◆ **What is being asked**
From the listing below, copy only the lines running from the line that contains "aikana. Elinkaaripalvelussa olevien" to the line that contains "nostanut konsernin rahoituskuluja", both included.

◆ **Material for the task**
----

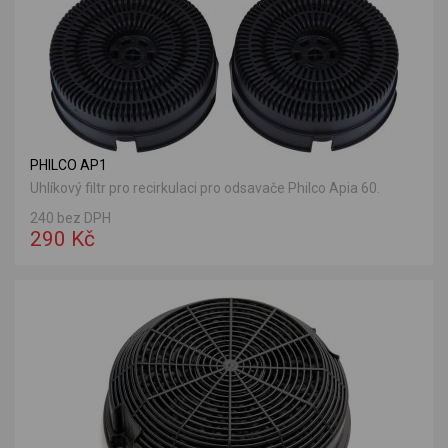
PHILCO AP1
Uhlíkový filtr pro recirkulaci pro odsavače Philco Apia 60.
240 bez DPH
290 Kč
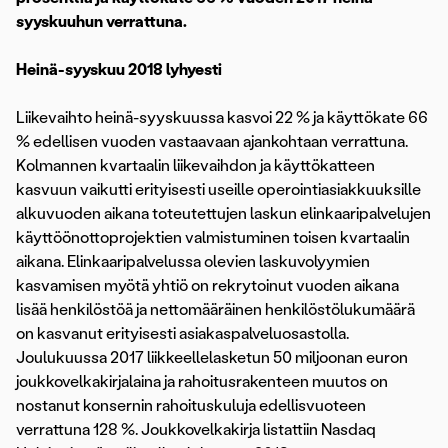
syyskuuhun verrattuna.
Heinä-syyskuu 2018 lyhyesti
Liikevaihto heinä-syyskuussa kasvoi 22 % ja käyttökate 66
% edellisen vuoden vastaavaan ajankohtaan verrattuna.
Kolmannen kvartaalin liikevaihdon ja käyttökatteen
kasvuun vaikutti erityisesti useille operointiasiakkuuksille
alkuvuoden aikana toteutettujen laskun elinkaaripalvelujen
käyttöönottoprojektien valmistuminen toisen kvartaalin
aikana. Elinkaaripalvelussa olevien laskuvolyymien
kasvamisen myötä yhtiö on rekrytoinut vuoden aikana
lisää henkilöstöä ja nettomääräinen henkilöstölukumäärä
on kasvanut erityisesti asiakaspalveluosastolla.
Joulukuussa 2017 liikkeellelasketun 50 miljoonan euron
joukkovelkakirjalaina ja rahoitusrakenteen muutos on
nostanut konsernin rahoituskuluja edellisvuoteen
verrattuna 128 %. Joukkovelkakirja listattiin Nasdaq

----

◆ **Answer space**
aikana. Elinkaaripalvelussa olevien laskuvolyymien
kasvamisen myötä yhtiö on rekrytoinut vuoden aikana
lisää henkilöstöä ja nettomääräinen henkilöstölukumäärä
on kasvanut erityisesti asiakaspalveluosastolla.
Joulukuussa 2017 liikkeellelasketun 50 miljoonan euron
joukkovelkakirjalaina ja rahoitusrakenteen muutos on
nostanut konsernin rahoituskuluja edellisvuoteen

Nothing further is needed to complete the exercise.